Tourists filmed getting dangerously close to a black bear in Tennessee

Back away from the bear!

A group of curious tourists were recently caught on camera getting dangerously close to a black bear in the Great Smoky Mountains National Park in Tennessee. Video footage of the surprising scene has since gone viral on Facebook, with many commenters describing the visitors as “idiots” for getting so close to a wild animal, a violation of a federal regulation punishable by fines and arrest.

On Oct. 14, Kelly Price Helms shared an “insane” 33-second clip to Facebook, featuring a group of people photographing a black bear from just a few feet away, while the wild animal ate grass near the side of a road between Cades Cove and Townsend, as per WBIR. The visitors seemed to be blissfully unaware of the dangerous situation they were in.

“Witnessed this the other day while visiting the Smoky Mountains. Insane!” Helms captioned the now-viral video, which has since been shared nearly 5,000 times to date.

“Please note that my family and I were safe in our car and unable to move along due to these people jumping out of their vehicles,” she added.

Social media commenters were quick to declare the tourists “idiots” and “fools” for the reckless behavior.

“Good grief! People are crazy. This is a wild animal. Yes, they are beautiful and I love to see them but I’m not crazy enough to get that close,” one user wrote. “The sad thing is when people get attacked the bear is the one that suffers the consequences if they find it.”

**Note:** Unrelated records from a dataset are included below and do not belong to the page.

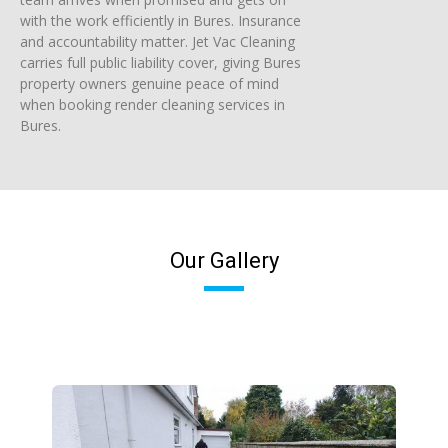
with the work efficiently in Bures. Insurance
and accountability matter. Jet Vac Cleaning
carries full public liability cover, giving Bures
property owners genuine peace of mind
when booking render cleaning services in
Bures.
Our Gallery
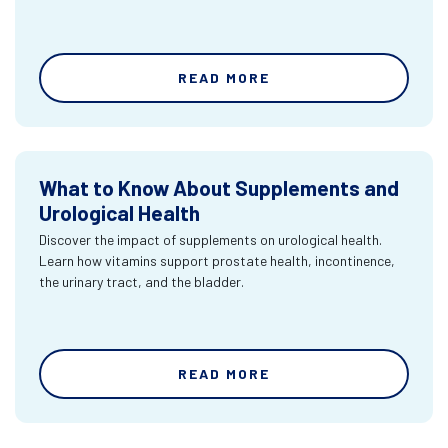
READ MORE
What to Know About Supplements and
Urological Health
Discover the impact of supplements on urological health.
Learn how vitamins support prostate health, incontinence,
the urinary tract, and the bladder.
READ MORE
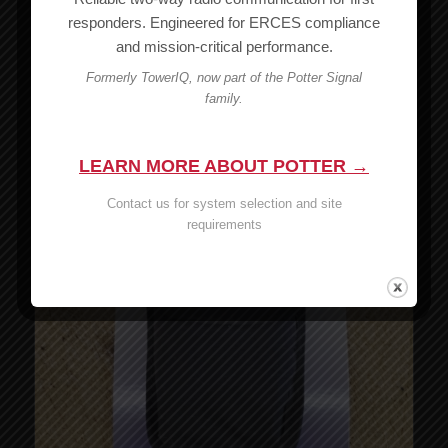
$
14.00
responders. Engineered for ERCES compliance
and mission-critical performance.
Read more
Show Details
Formerly TowerIQ, now part of the Potter Signal
family.
LEARN MORE ABOUT POTTER →
Contact us for system selection and site
requirements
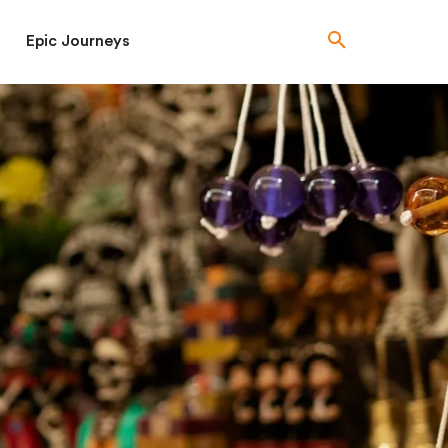
Epic Journeys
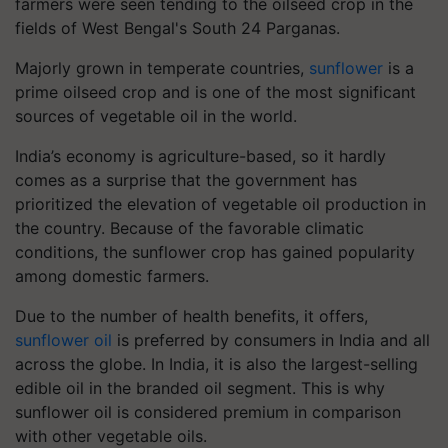
farmers were seen tending to the oilseed crop in the
fields of West Bengal's South 24 Parganas.
Majorly grown in temperate countries,
sunflower
is a
prime oilseed crop and is one of the most significant
sources of vegetable oil in the world.
India’s economy is agriculture-based, so it hardly
comes as a surprise that the government has
prioritized the elevation of vegetable oil production in
the country. Because of the favorable climatic
conditions, the sunflower crop has gained popularity
among domestic farmers.
Due to the number of health benefits, it offers,
sunflower oil
is preferred by consumers in India and all
across the globe. In India, it is also the largest-selling
edible oil in the branded oil segment. This is why
sunflower oil is considered premium in comparison
with other vegetable oils.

“It only takes one time for that bear to come after you … There is a sign at the beginning going into the Smokies that tells you how far to stay away from the bears,” another agreed.

"People are stupid. Stay in your car and leave the bear alone,” another said.

More broadly, Helms said that she shared the footage in hopes of raising awareness on the importance of respecting wildlife and natural habitats.

"I just want people to be informed about the danger of being that close to wildlife. It could not only turn bad for the tourist but for the bear as well," the woman told WVLT.

Though a spokesperson for the National Park Service (NPS) was not immediately available to offer further comment on the incident, the agency’s website warns that “bears are wild animals that are dangerous and unpredictable. Do not approach bears or allow them to approach you!”

It is also illegal to willfully approach bears within 150 feet (50 yards) or any distance that disturbs or displaces the creature in the Great Smoky Mountains National Park, the NPS explains. Violation of this federal policy can result in fines and even arrest.

Biologists estimate that roughly 1,500 bears live in Great Smoky Mountains National Park, which is one of the “largest protected areas in the eastern U.S. where black bears can live in wild, natural surroundings,” the agency states.